Aufgaben =>
**A.** Geben Sie aus dem Textabschnitt den Teil wörtlich wieder, der mit den Worten „(b) Der Umstand, dass“ beginnt und mit „44 und 49).“ endet.
**B.** Beantworten Sie anhand des Textabschnitts folgende Fragen:
(i) Welche Vorschrift wird dafür angeführt, dass auch nach Erlass des Bescheids eingetretene Umstände geltend gemacht werden können?
(ii) Nach welcher Vorschrift hört das Bundesamt Asylsuchende persönlich an?
(iii) Welches Aktenzeichen trägt das zitierte Urteil des EuGH vom 26. Juli 2017?
**C.** Schreiben Sie den Textabschnitt zum gerichtlichen Eilrechtsschutz im Asylverfahren im Anschluss an seinen letzten Satz weiter.

Textabschnitt =>
==========

Der Antragsteller kann im vorliegenden Verfahren sämtliche Einwände tatsächlicher und rechtlicher Art gegen den angefochtenen Bescheid geltend machen. Dies schließt auch Einwände ein, die auf nach Erlass des angefochtenen Bescheids eingetretenen Umständen beruhen (vgl. § 77 Abs. 1 Satz 1 Halbsatz 2 AsylG). Zudem beschränken weder die Verwaltungsgerichtsordnung noch das Asylgesetz die Verwaltungsgerichte im Verfahren auf Erlass einer einstweiligen Anordnung auf eine summarische Überprüfung der Sach- und Rechtslage. Vielmehr ist anerkannt, dass die Verwaltungsgerichte die Sach- und Rechtslage dann, wenn sie ihre Entscheidung - wie im vorliegenden Fall (s.u. cc. und dd.) - auf die Erfolgsaussichten in der Hauptsache stützen, nicht nur summarisch, sondern abschließend und umfassend prüfen müssen, wenn - wie in asylrechtlichen Verfahren üblicherweise geltend gemacht - ohne Gewährung vorläufigen Rechtsschutzes schwere und unzumutbare Beeinträchtigungen drohen, die durch das Hauptsacheverfahren nicht mehr zu beseitigen wären (vgl. BVerfG, Beschlüsse vom 20. November 2018 - 2 BvR 80/18 -, juris Rn. 8, sowie vom 25. Februar 2019 - 2 BvR 1193/18 -, juris Rn. 21; Hailbronner, Ausländerrecht, § 36 AsylG Rn. 43 (Stand: März 2015)).

(2) Dass die Entscheidung im Verfahren auf Erlass einer einstweiligen Anordnung im schriftlichen Verfahren ergehen kann, steht ebenfalls mit Unionsrecht in Einklang. [...]

(b) Der Umstand, dass das Bundesamt Asylsuchende, deren Folgeantrag als unzulässig abgewiesen wird, in der Regel nicht gemäß § 25 AsylG persönlich anhört, führt zu keinem anderen Ergebnis. Zwar hat der Gerichtshof der Europäischen Union betont, dass das Gericht einen Rechtsbehelf gegen die Ablehnung eines Asylantrags ohne (erneute) Anhörung des Asylsuchenden zurückweisen kann, wenn die tatsächlichen Umstände keinen Zweifel an der Rechtmäßigkeit der angefochtenen Entscheidung lassen, sofern der Asylsuchende im erstinstanzlichen Verfahren (Anmerkung des Gerichts: im Verwaltungsverfahren) angehört wurde und die Niederschrift dieser Anhörung dem Gericht vorlag (vgl. EuGH, Urteil vom 26. Juli 2017 - C-348/16 -, juris Rn. 44 und 49).

==========

Datensatz =>
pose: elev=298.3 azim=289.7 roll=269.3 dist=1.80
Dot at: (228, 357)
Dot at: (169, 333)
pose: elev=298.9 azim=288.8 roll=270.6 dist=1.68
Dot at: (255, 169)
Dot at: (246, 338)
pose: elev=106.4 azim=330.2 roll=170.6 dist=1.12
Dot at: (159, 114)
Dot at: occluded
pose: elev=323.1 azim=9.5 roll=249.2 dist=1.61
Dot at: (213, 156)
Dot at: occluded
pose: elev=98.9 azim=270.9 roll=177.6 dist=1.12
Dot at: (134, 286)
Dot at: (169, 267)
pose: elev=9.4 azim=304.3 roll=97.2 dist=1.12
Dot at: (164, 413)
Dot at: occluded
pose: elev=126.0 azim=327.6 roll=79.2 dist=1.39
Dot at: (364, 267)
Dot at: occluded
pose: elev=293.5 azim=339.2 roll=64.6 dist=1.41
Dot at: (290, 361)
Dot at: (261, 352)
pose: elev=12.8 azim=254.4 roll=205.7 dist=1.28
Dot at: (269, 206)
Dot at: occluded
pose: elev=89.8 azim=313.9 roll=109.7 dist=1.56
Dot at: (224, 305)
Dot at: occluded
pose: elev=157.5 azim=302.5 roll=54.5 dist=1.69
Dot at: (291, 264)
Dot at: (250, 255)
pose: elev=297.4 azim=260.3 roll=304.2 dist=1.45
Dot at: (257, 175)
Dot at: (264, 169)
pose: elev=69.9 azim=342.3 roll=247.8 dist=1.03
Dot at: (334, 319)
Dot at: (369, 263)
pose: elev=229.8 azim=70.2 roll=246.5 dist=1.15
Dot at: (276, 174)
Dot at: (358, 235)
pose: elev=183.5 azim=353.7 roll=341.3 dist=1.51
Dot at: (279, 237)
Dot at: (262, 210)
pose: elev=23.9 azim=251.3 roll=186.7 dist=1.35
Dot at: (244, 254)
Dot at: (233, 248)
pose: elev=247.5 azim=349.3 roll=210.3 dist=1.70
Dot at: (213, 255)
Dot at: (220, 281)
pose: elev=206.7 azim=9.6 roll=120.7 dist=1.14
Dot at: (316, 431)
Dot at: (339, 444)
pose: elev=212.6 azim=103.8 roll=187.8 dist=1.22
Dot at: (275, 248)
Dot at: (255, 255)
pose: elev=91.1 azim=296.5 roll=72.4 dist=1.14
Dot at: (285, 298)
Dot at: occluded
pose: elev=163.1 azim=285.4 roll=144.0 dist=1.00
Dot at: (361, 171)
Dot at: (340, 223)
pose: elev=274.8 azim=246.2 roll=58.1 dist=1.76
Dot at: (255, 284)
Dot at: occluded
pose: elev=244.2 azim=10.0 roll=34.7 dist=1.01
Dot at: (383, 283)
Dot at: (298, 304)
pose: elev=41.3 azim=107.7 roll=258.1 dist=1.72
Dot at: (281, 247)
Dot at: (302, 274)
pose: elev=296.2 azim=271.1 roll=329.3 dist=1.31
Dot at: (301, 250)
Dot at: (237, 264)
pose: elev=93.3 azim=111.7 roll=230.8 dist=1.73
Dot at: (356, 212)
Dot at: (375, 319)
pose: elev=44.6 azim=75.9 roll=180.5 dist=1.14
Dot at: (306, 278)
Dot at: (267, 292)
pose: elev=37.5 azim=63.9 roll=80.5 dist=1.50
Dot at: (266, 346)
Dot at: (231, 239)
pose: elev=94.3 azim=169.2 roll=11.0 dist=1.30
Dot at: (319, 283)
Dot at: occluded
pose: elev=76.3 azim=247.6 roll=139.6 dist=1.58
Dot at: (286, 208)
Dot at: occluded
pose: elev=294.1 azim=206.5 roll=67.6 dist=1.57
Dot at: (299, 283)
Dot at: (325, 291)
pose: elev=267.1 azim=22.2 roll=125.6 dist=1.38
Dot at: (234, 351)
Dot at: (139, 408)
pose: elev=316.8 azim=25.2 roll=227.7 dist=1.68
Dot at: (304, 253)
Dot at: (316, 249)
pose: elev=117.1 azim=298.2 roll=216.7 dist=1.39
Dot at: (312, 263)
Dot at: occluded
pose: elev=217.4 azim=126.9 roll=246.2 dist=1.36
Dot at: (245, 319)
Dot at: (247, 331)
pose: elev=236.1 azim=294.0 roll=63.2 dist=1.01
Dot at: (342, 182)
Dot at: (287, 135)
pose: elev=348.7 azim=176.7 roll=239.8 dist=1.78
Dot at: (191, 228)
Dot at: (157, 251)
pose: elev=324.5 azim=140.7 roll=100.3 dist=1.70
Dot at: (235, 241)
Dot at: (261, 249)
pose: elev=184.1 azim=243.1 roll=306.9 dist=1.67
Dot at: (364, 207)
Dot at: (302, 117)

==========

Die Antworten =>
**A.**
(b) Der Umstand, dass das Bundesamt Asylsuchende, deren Folgeantrag als unzulässig abgewiesen wird, in der Regel nicht gemäß § 25 AsylG persönlich anhört, führt zu keinem anderen Ergebnis. Zwar hat der Gerichtshof der Europäischen Union betont, dass das Gericht einen Rechtsbehelf gegen die Ablehnung eines Asylantrags ohne (erneute) Anhörung des Asylsuchenden zurückweisen kann, wenn die tatsächlichen Umstände keinen Zweifel an der Rechtmäßigkeit der angefochtenen Entscheidung lassen, sofern der Asylsuchende im erstinstanzlichen Verfahren (Anmerkung des Gerichts: im Verwaltungsverfahren) angehört wurde und die Niederschrift dieser Anhörung dem Gericht vorlag (vgl. EuGH, Urteil vom 26. Juli 2017 - C-348/16 -, juris Rn. 44 und 49).

**B.**
(i) § 77 Abs. 1 Satz 1 Halbsatz 2 AsylG
(ii) § 25 AsylG
(iii) C-348/16

**C.**
Jedoch erlauben Art. 42 Abs. 2 Unterabs. 1 lit. a) und b) Richtlinie 2013/32/EU es den Mitgliedstaaten, für die Zulässigkeitsprüfung gemäß Art. 40 RL 2013/32/EU bzw. §§ 71 Abs. 1 AsylG, 51 Abs. 1 VwVfG auf eine Anhörung i.S.d. § 25 AsylG zu verzichten und den Betroffenen die Verpflichtung zum Tatsachenvortrag und zur Vorlage von Beweismitteln aufzuerlegen. Von dieser unionsrechtlichen Ermächtigung hat der deutsche Gesetzgeber Gebrauch gemacht (§ 71 Abs. 3 Satz 3 AsylG). Ist eine Anhörung gemäß § 25 AsylG schon im Verwaltungsverfahren nicht zwingend erforderlich, kann das Absehen hiervon durch das Bundesamt keine Verpflichtung zur Durchführung einer Anhörung im gerichtlichen (Eil-) Verfahren nach sich ziehen.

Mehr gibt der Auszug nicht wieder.